Infrastructure IndustryConstruction company results and higher steel demand show infrastructure is proceeding and will help the economy recover from the recession.

The journey has turned into a mind-numbing interruption that can last up to two hours — to cover roughly 10km! The drawn-out, inefficient, undermanned, badly planned road resurfacing now adds significantly to logistics times and costs around Cape Town.

While sitting in these interminable traffic jams it is easy to see why many have concerns that government’s much-vaunted infrastructure programme is being bogged down by obstacles and delays. Despite repeated government statements committing to the planned spend, construction stocks share prices have been moving sideways since April, badly lagging the resource and other domestic sectors on the JSE.
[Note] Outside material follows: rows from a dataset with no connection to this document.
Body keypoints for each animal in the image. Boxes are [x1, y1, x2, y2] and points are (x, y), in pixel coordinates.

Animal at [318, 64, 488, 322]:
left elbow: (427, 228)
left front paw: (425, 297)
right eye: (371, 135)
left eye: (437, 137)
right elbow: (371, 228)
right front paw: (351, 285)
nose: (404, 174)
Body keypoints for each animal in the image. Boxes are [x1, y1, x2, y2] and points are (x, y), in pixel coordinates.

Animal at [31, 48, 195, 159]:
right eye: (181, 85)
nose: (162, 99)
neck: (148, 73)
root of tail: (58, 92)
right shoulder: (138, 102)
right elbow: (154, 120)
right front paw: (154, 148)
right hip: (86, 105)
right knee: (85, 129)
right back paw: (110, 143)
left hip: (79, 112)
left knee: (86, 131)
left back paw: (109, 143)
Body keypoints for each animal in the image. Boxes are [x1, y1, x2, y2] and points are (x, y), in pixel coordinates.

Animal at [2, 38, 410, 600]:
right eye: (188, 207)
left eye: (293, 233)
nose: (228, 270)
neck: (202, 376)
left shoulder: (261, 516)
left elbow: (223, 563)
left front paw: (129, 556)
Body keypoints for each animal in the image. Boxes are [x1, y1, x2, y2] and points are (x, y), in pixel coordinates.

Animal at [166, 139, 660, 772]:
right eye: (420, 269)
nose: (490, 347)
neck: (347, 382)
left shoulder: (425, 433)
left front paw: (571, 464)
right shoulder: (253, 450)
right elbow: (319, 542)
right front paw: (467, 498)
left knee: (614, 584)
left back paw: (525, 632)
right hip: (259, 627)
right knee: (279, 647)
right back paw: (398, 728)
At first glance, electricity utility Eskom’s results last week provide another reason for concern. A R9,7bn loss marks the biggest ever recorded by an SA state-owned enterprise. But though much of the loss reflects poor management decisions, this result should not be repeated in this financial year.

Two-thirds of the losses were due to mark to-market losses associated with metal price linked contracts. This reduced the cash loss to R3,1bn. There was also a R7bn increase in coal costs as the utility scrambled to rebuild stockpiles after the January 2008 power shortages. More favourably priced coal contracts should save R4bn this year. The major weakness at Eskom is the lack of a chief financial officer. As it is compiling a long-term funding plan with help from national treasury, a competent CFO is critical. (Though Transnet is in better shape, the fact that both the CEO and CFO are “acting” is a problem.)
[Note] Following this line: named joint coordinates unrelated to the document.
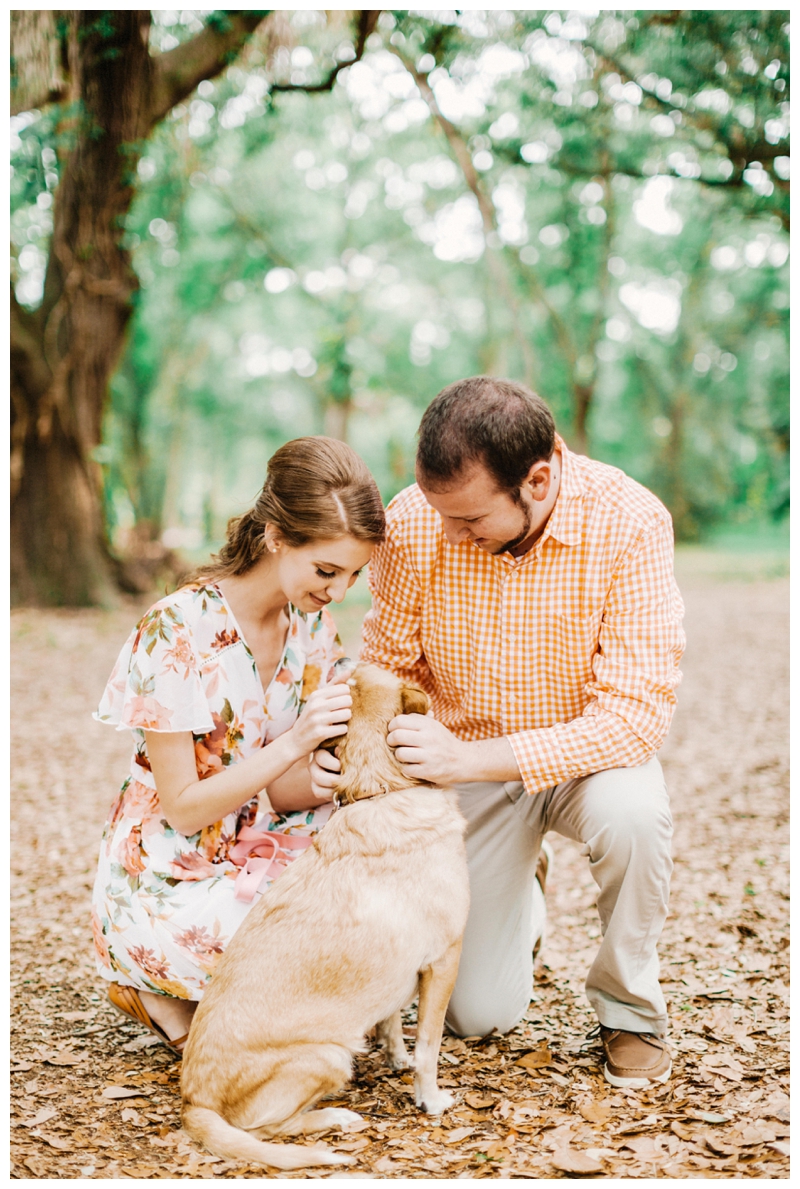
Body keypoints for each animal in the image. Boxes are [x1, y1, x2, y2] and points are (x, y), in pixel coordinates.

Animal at [180, 670, 468, 1169]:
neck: (381, 787)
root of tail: (195, 1103)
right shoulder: (443, 961)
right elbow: (429, 1046)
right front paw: (430, 1098)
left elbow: (392, 1021)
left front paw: (397, 1058)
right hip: (329, 1057)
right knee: (269, 1129)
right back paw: (334, 1119)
However, Eskom has offered reassurance on its expansion programme. The results confirm two coal power plants, Medupi and Kusile, and a planned hydro project. It has also secured the funding it needs for the current financial year. With that in mind, tender awards from Eskom could pick up in the coming months, after a 6-8-month delay in project awards while funding issues were resolved. This should be positive for the construction sector.

In fact there have been several promising signs in the sector in recent weeks. Of the big four construction companies, Group Five and Murray & Roberts reported better than expected results. Aveng released improved earnings guidance last week. And smaller Basil Read reported a strong increase in earnings in the first half of 2009.

There are also signs of improving steel demand. ArcelorMittal SA has experienced a sharp pick-up in orders, with its order book largely full until November. Though much of this is on the back of inventory restocking, it is confident enough in the improving demand to reopen its blast furnace C at Vanderbijlpark. Considering the cost, this signals improved expectations for demand in the second half of 2009 and into next year.

Though it’s easy to assume the worst, the disaster in Somerset West does not characterise the entire SA infrastructure programme. A short distance away, the more complex revamp of the Hospital Bend interchange has been handled so well that traffic disruptions have been minimal. The Durban and Cape Town stadiums look wonderful. And the Gautrain is on schedule.

The infrastructure programme does appear to be proceeding, and it will help the economy recover from the recession. The biggest risk is to extrapolate the awful data of the first half of 2009 into the second half and into 2010. Fortunately, the equity markets finally began to take an interest in the construction stocks late last week.